Fine Arts Center Gallery
Fine Arts Center Room V121
Hours: Monday-Friday, 9:00 a.m.-4:30 p.m.
Shenandoah Valley Watercolor Society
May 5 – August 1, 2008
Artists
Anita Walter Cooper
Anita has enjoyed drawing since an early age, and began painting in oils in elementary school. She grew up on a farm in eastern Kentucky. At Berea College, she majored in fine art, which gave her a wonderful perspective on the people and landscapes of Morocco, where she served in the Peace Corps for two years following graduation. In 1966, she returned to the United States and completed a Master’s degree in art education at the University of Iowa. After graduation, she moved to suburban Washington, D.C., married David Cooper, a friend from Peace Corps days. For a few years she illustrated filmstrips for teaching deaf children to read.
Anita did not paint much while raising her children. When her husband retired, they moved to Costa Rica, where she illustrated a book of bromeliads in watercolor and did pen and ink drawings for scientific papers while volunteering at the National Institute for Biodiversity (INBio). Since moving to Staunton in 1997, her watercolors have appeared (and won numerous awards) in many local, state, and international exhibitions including a major competition in Rio de Janeiro.

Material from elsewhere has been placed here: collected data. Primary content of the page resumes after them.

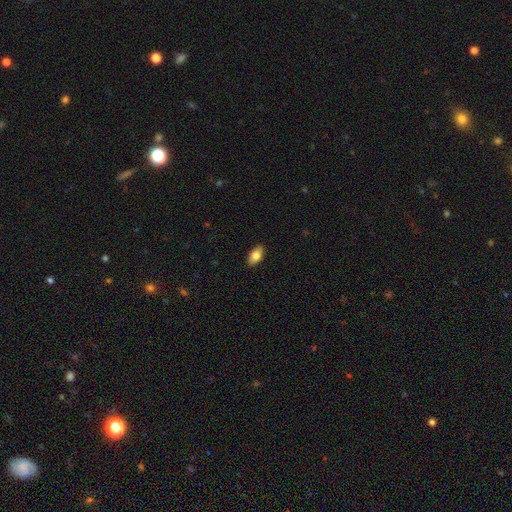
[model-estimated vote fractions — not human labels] smooth_or_featured: smooth (p=0.81) [alt: featured or disk p=0.12]
how_rounded: in between (p=0.91) [alt: cigar-shaped p=0.05]
merging: none (p=0.89) [alt: minor disturbance p=0.08]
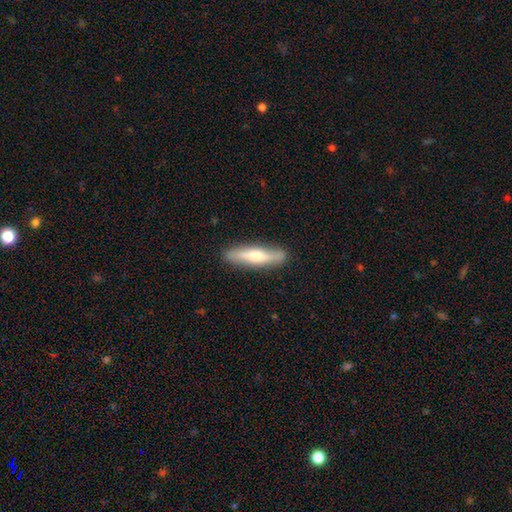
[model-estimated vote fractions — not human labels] A smooth galaxy with no disk features (49%). Merging: none (87%).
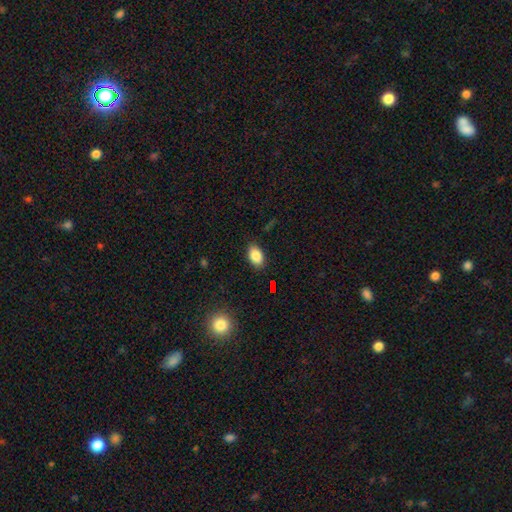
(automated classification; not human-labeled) Overall: smooth (86%). How rounded: in between (87%). Merging: none (86%).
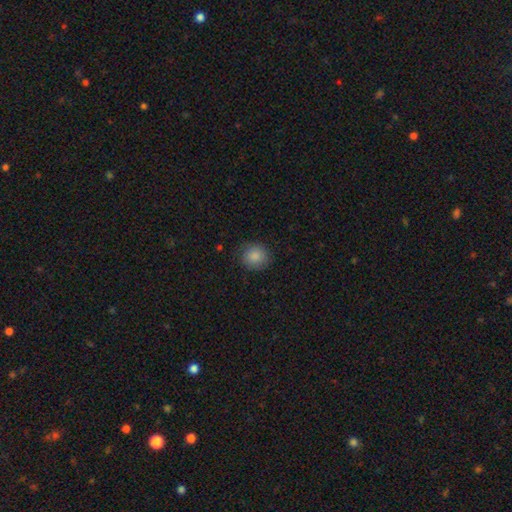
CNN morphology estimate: Smooth or featured?
  - smooth: 86% *
  - star or artifact: 8%
  - featured or disk: 6%
How rounded?
  - round: 88% *
  - in between: 12%
  - cigar-shaped: 1%
Merging?
  - none: 84% *
  - minor disturbance: 12%
  - major disturbance: 3%
  - merger: 1%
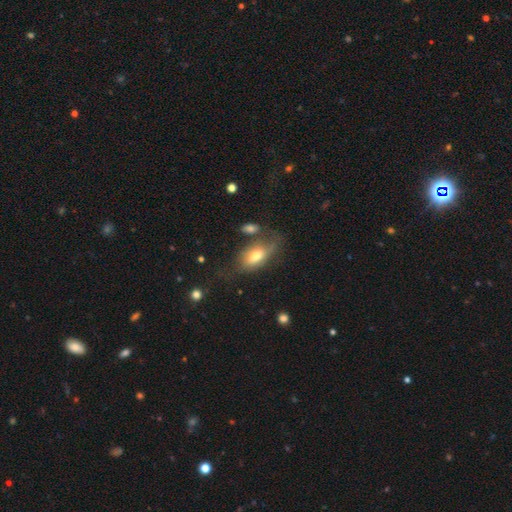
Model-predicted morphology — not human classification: smooth 67%, featured or disk 25%, star or artifact 8%. Down the decision tree: how rounded — in between (88%); merging — none (40%).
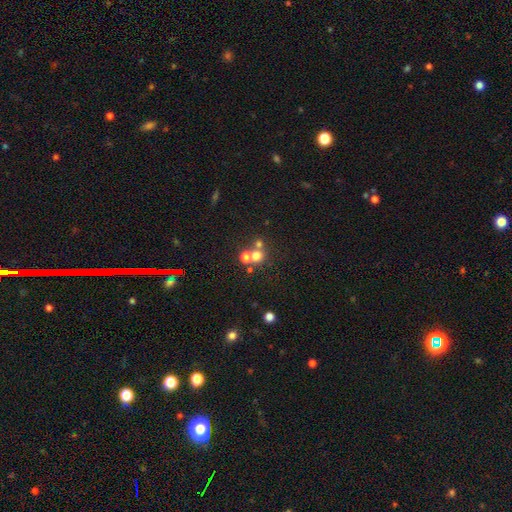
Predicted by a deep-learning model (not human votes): This is likely a smooth galaxy (66%). How rounded: clearly round (87%). Merging: possibly merger (46%).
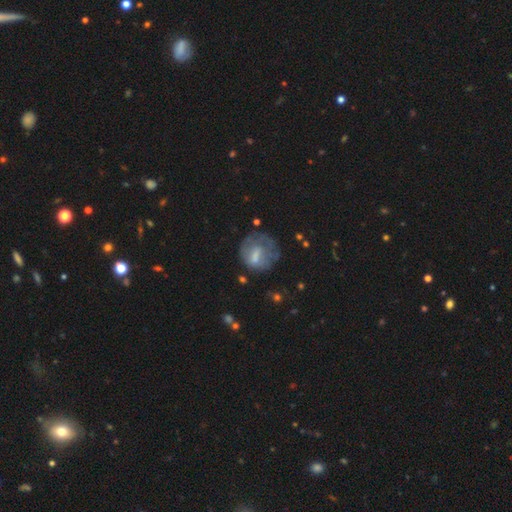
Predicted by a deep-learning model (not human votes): Smooth or featured? smooth (53%)
How rounded? round (75%)
Merging? none (44%)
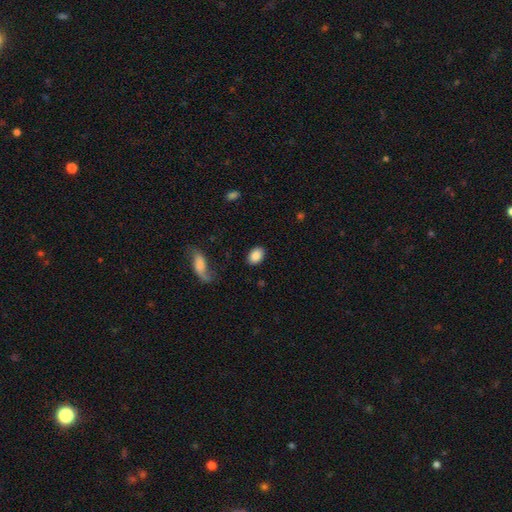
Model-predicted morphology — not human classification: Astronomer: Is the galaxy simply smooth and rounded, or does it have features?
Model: smooth — 86%.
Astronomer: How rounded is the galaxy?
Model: in between — 83%.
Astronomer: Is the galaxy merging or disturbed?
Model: none — 85%.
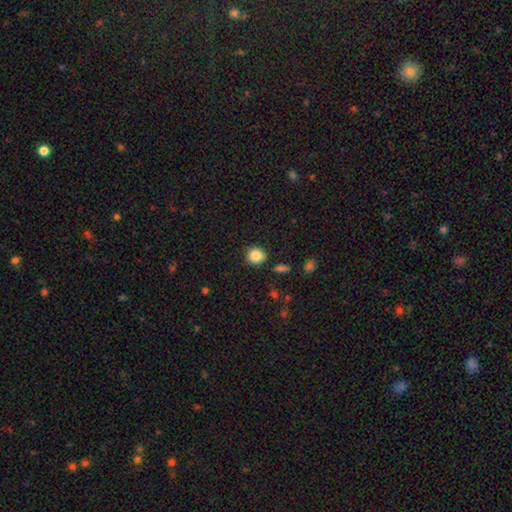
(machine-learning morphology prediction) smooth-or-featured: smooth: 85% | star or artifact: 10% | featured or disk: 5%
  how-rounded: round: 88% | in between: 11% | cigar-shaped: 1%
  merging: none: 84% | minor disturbance: 10% | merger: 3% | major disturbance: 3%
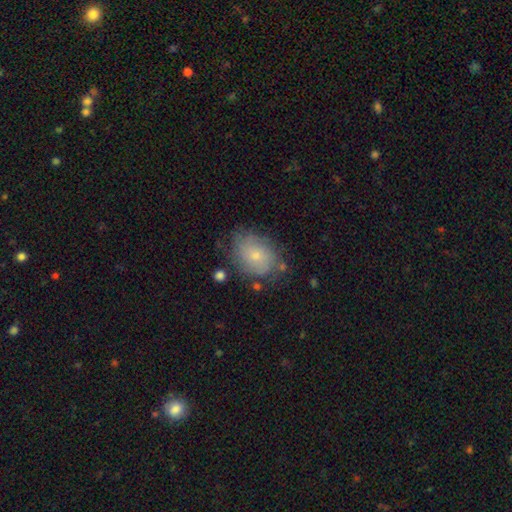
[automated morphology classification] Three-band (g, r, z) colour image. It shows a smooth galaxy with no disk features (58%) that is in between round and cigar-shaped (64%). Merging: none (67%).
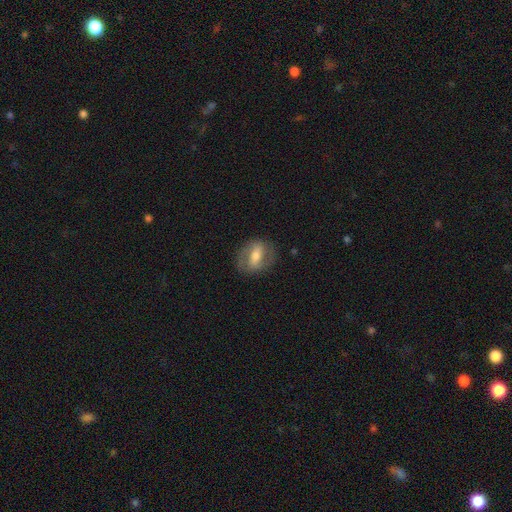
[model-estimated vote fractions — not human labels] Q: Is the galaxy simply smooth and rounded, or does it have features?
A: featured or disk — 57%.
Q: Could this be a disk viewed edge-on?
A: no — 93%.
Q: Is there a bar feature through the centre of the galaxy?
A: strong — 47%.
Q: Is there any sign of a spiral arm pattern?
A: yes — 65%.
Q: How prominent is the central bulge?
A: moderate — 61%.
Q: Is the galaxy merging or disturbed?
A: none — 80%.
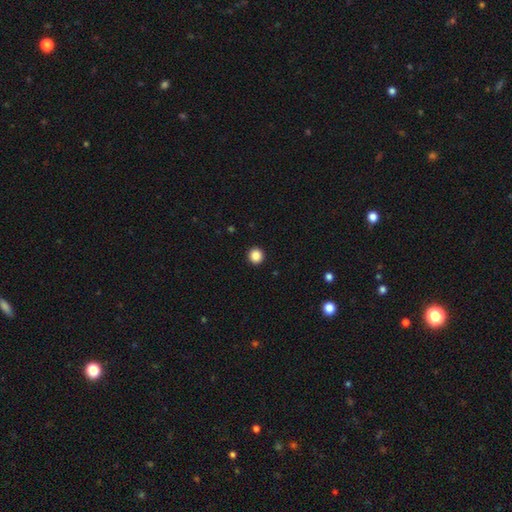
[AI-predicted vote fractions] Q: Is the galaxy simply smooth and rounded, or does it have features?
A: smooth — 87%.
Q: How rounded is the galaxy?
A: round — 94%.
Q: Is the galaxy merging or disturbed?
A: none — 94%.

Last year she entered the National Cover Contest for American Artist Watercolor Magazine and placed among the ten finalists. The painting that she entered was featured in the Spring issue of Watercolor Magazine. She has also been teaching watercolor classes in Staunton’s Beverley Street Studio School. In addition, Anita has continued her studies with several well-known watercolorists.
Leigh Crumrine
Leigh Crumrine is a Yankee by birth, a Southerner heart and soul. She graduated from SUNY Geneseo with a degree in Psychology and moved to the Valley in 1972 where she raised a family and runs a business. She is a member of the Shenandoah Valley Watercolor Society and Virginia Watercolor Society, painting to create new colors by accident is her bliss.
Donna Detrich
Donna Detrich has been painting with watercolor for twenty five years for enjoyment and as an outlet of expression. She is inspired by the beauty of nature which is the majority of her subjects in her paintings. Donna has also been fascinated by hands as well. Hands communicate challenges, in depicting many different ways of presenting hands within a painting.
Donna has been a member of both the Virginia Watercolor Society and the Shenandoah Valley Watercolor Society for a number of years. Her training in watercolor is an accumulation of various classes and workshops she attended over the years. Donna is very thankful for fellow artists who have encouraged her to continue to learn new techniques and to continue to express herself through painting.
Barbara Gautcher
Barbara is both a teacher and an artist who enjoys experimenting with mediums, techniques and tools. She works from sketches drawn and photographs taken from the natural world, sometimes representational, sometimes abstracted. She is especially attracted to the processes of linocut and collage, although she works in many media.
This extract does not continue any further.